Abstract

Taste receptor genes, particularly those in the bitter (tas2r) and umami/sweet (tas1r) families, are critical in regulating chemosensory perception and feeding behavior, influencing how fish accept plant-based diets. This review synthesizes current research on how these genes respond to plant-based diets in farmed fish. A comprehensive search of scientific databases, including Web of Science, Scopus, PubMed, and Google Scholar, was conducted to identify relevant studies. Research has shown that plant-based diets modulate gene expression, receptor activity, and signalling pathways, enabling fish to adapt to alternative feeds. The findings of the studies analysed in this review show that plant ingredients affect fish taste receptor genes by changing gene expression, receptor activity, and signaling pathways, helping fish adapt to different feeds. Oral receptors detect feed palatability, affecting feed intake, growth, and health, whereas extraoral receptors in the gut, brain, and liver sense nutrients, regulate metabolism, and control appetite.

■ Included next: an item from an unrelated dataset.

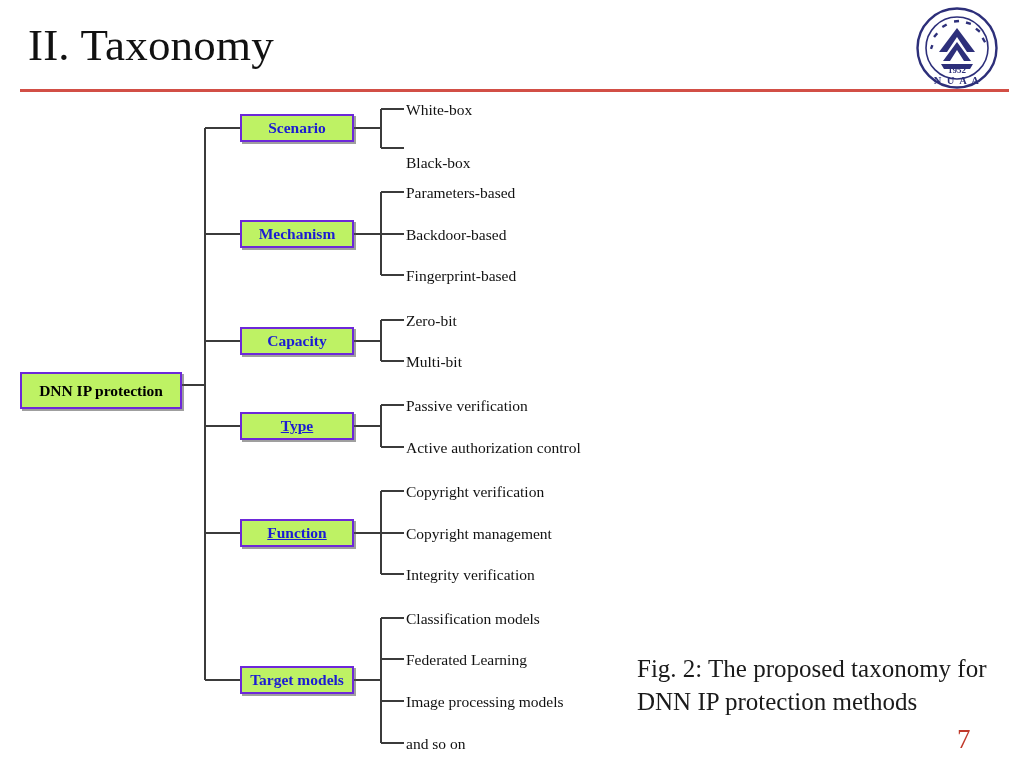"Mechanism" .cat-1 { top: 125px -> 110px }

Bitter receptors can detect antinutritional factors and trigger hormone responses that reduce feed intake, whereas umami receptors promote feeding through nutrient-related reward pathways. Functional assays, dose‒response studies, and gene expression mapping are essential for identifying receptors that affect the acceptance of plant-based diets. Integrating knowledge of taste receptor genes into selective breeding programs may increase feed intake, digestion, and nutrient utilization, thereby supporting sustainable aquaculture. Future research should investigate the relationships between taste receptor expression and behavior and physiology through dietary, genetic, and neurophysiological studies to clarify how interactions between diet, genetics, and neural responses influence feeding, growth, and adaptation to plant-based feeds.

Key words: Feed acceptance; Fish nutrition; Fish physiology; Plant-based diet; Taste receptor.